I do not understand what you mean by this:

"Pin 9 - E: Execution start input to R/W"

“E” is the “Enable” pin which is pulsed by the Arduino to transfer information between the Arduino and the LCD module.

“R/W” is the “Read/Write” pin which determines the direction of data flow. It is typically grounded (low) so that data will go from the Arduino to the LCD module.

Also: You are using the sample code from the LiquidCrystal Tutorial which is really messed up.

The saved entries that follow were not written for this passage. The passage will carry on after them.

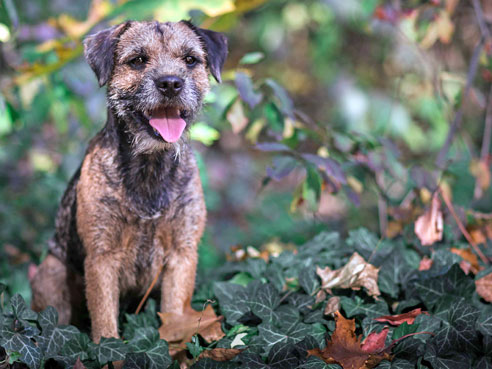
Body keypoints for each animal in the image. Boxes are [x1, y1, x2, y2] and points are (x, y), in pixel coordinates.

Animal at [30, 20, 229, 342]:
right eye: (137, 60)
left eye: (190, 60)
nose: (170, 83)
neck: (150, 166)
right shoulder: (101, 258)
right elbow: (103, 320)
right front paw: (108, 348)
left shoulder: (182, 254)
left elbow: (175, 313)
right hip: (50, 273)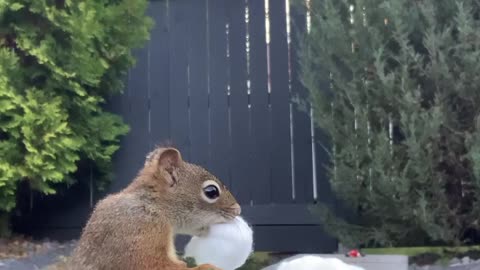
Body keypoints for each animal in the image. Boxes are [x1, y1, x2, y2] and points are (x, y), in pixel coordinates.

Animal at [65, 147, 242, 268]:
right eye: (211, 191)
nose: (238, 210)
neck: (153, 206)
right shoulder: (140, 230)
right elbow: (154, 264)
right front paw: (208, 267)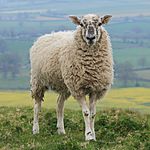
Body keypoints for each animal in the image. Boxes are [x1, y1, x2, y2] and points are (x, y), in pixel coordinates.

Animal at [30, 13, 113, 141]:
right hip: (38, 81)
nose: (90, 38)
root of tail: (45, 36)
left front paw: (94, 136)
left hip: (65, 85)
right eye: (82, 24)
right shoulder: (78, 89)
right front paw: (88, 135)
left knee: (59, 104)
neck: (91, 65)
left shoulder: (95, 89)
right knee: (37, 106)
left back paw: (61, 130)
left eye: (99, 24)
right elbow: (86, 112)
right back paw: (35, 130)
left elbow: (93, 114)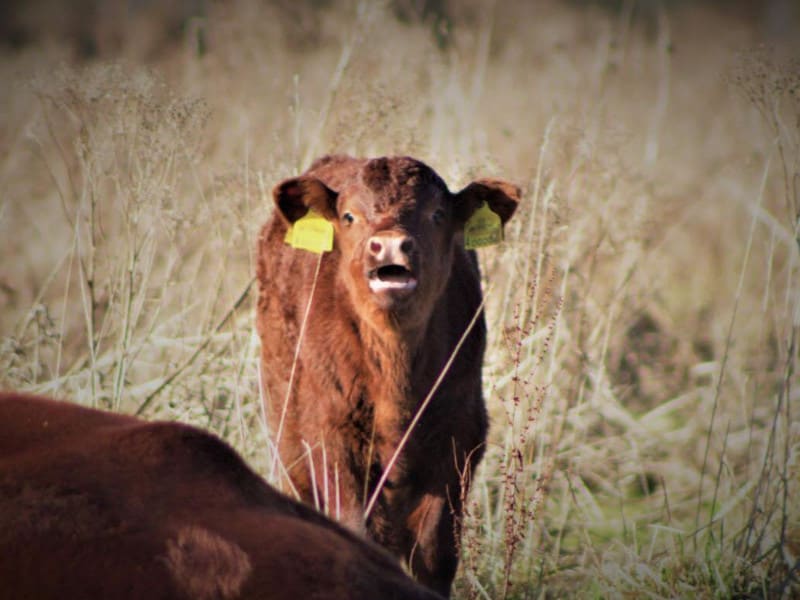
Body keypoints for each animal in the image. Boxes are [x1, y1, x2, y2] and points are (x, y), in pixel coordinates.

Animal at [256, 154, 519, 596]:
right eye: (349, 216)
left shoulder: (459, 435)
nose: (390, 245)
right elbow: (356, 533)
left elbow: (434, 551)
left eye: (437, 214)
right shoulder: (331, 435)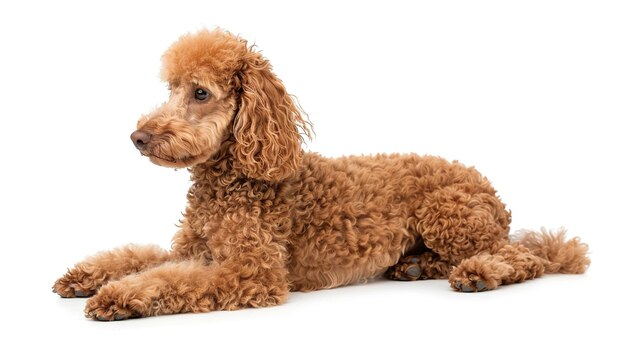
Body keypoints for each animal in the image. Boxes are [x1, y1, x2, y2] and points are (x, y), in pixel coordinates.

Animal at [51, 30, 588, 322]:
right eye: (170, 89)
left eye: (200, 93)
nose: (137, 137)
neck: (232, 179)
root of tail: (489, 189)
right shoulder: (192, 250)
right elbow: (138, 257)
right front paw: (85, 277)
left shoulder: (253, 269)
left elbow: (167, 279)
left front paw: (119, 297)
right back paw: (414, 267)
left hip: (447, 212)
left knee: (523, 257)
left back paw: (477, 273)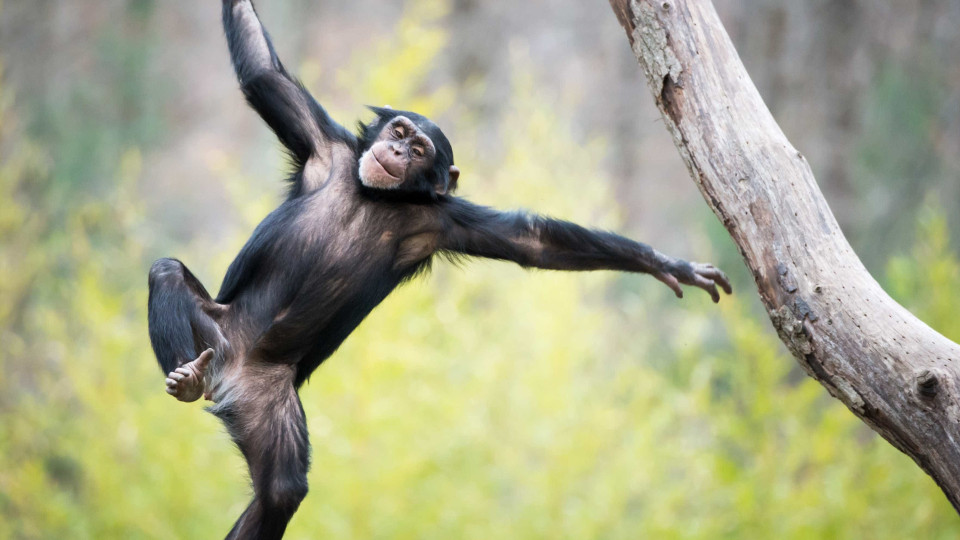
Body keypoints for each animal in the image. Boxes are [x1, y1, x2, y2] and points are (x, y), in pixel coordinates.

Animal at [146, 2, 732, 536]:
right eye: (399, 130)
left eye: (420, 147)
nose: (398, 149)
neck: (375, 195)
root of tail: (229, 377)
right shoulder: (321, 145)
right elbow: (262, 74)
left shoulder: (441, 221)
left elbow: (533, 242)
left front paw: (666, 264)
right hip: (216, 336)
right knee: (166, 273)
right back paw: (184, 376)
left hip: (267, 401)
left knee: (281, 490)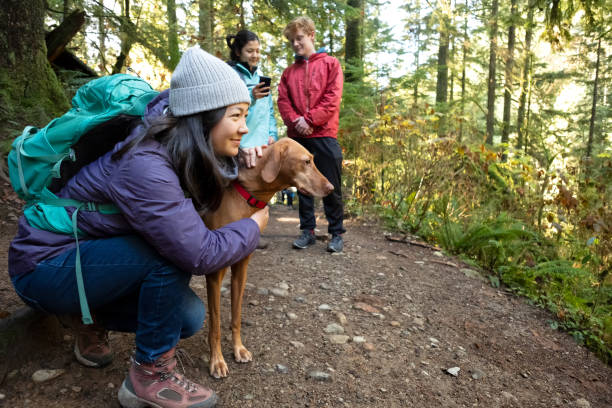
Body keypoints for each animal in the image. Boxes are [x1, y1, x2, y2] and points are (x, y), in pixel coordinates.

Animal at [202, 138, 332, 380]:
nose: (331, 188)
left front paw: (238, 349)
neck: (247, 195)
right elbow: (215, 325)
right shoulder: (214, 273)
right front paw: (217, 361)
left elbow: (236, 316)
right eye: (306, 161)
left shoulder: (241, 270)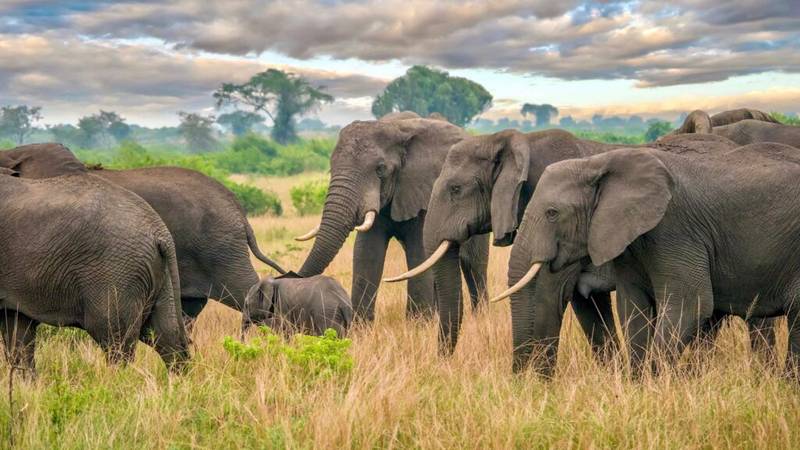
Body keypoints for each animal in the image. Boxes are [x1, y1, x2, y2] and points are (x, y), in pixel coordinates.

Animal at [0, 169, 190, 372]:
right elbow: (17, 330)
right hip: (160, 276)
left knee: (114, 339)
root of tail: (160, 231)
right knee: (166, 336)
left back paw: (115, 378)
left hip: (116, 273)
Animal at [295, 112, 489, 321]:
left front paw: (417, 324)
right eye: (331, 168)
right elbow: (367, 253)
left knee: (473, 265)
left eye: (380, 169)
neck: (396, 128)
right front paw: (361, 325)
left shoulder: (424, 191)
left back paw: (480, 317)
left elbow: (419, 252)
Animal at [498, 143, 800, 375]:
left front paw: (654, 385)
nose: (525, 386)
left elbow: (690, 305)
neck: (599, 162)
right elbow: (632, 308)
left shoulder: (674, 229)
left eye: (552, 213)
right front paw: (637, 385)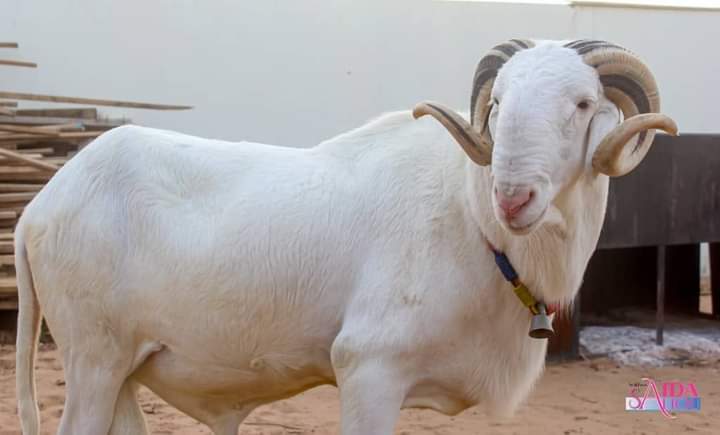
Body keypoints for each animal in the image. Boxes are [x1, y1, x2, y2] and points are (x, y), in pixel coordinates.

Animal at [15, 38, 676, 435]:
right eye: (500, 104)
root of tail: (40, 208)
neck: (472, 223)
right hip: (93, 359)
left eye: (583, 102)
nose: (512, 197)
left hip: (124, 371)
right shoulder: (368, 371)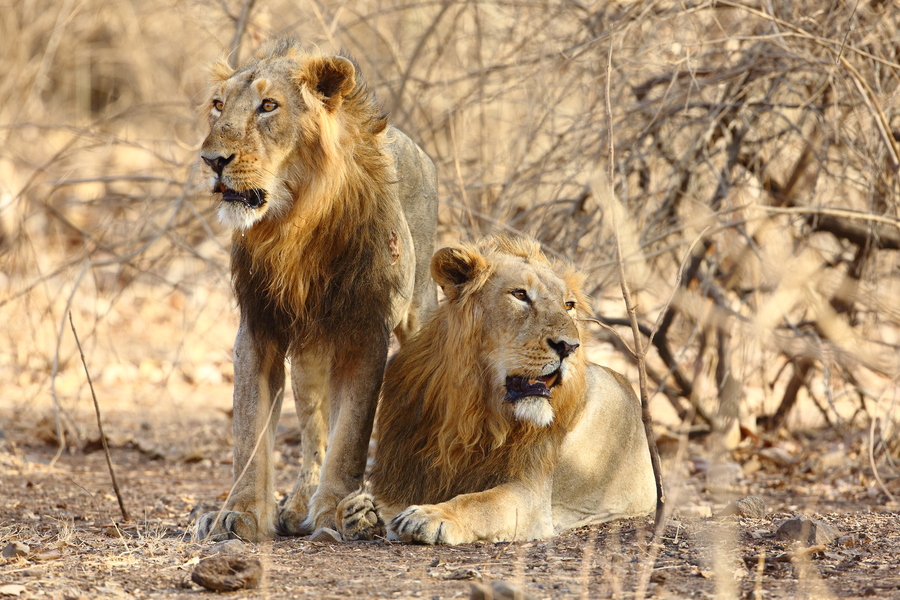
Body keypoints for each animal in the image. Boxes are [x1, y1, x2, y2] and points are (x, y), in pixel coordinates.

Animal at [193, 39, 438, 542]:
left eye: (269, 106)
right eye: (219, 105)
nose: (212, 161)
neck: (293, 223)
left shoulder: (365, 330)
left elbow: (352, 435)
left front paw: (334, 514)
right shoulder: (258, 328)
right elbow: (249, 430)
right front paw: (239, 513)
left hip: (418, 316)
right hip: (309, 356)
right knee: (312, 430)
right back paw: (297, 504)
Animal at [337, 235, 656, 544]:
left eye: (569, 305)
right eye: (520, 295)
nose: (569, 347)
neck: (474, 408)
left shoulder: (531, 492)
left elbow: (479, 503)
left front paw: (432, 516)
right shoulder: (409, 473)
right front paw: (359, 513)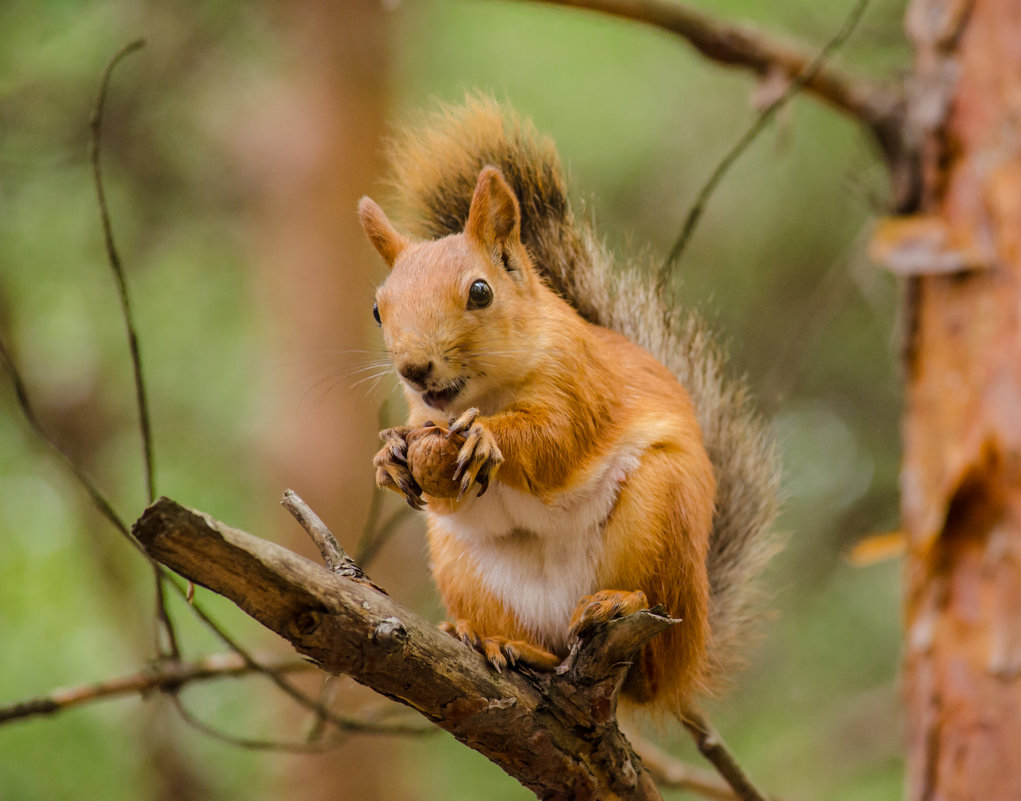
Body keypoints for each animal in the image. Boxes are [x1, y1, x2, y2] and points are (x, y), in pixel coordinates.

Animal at [355, 96, 775, 714]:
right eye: (378, 310)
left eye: (480, 292)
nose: (414, 368)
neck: (487, 395)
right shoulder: (425, 418)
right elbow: (440, 483)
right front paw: (389, 459)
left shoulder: (581, 384)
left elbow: (557, 440)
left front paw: (488, 438)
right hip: (465, 568)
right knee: (547, 650)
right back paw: (496, 641)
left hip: (663, 514)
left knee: (647, 659)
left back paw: (617, 606)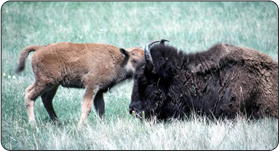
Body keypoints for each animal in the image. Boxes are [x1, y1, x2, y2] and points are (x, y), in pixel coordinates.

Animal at [15, 41, 144, 124]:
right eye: (134, 60)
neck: (119, 59)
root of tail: (40, 48)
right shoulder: (91, 85)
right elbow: (87, 107)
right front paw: (80, 126)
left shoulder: (99, 91)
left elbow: (101, 109)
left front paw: (101, 124)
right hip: (45, 81)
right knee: (29, 96)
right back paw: (33, 124)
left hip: (52, 84)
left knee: (45, 99)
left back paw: (57, 122)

I suggest that you start with the ‘Hello, world!’ example that is packaged with the LiquidCrystal library itself.


Don you are the man!

I ended up using the following code and it worked!

#include <LiquidCrystal.h>

LiquidCrystal lcd(12, 11, 5, 4, 3, 2);

void setup()
lcd.print(“hello, world!”);

void loop() {}

Weird thing though, the blocks were still visible and the hello world was displayed on top so you couldn’t see hello world too well. I pulled the ground wire off totally and it worked…why do you think that is?? Is it not grounded anymore?

Oh well though, as long as its working!

Thanks again!

Usually those displays have some kind of contrast control. One of the pins receives a voltage between VDD and VSS and this controls the contrast. Turn on maximum contrast and you see those bars.

Gotcha thanks Mircho that worked. My LCD is finally up and running thanks to you guys.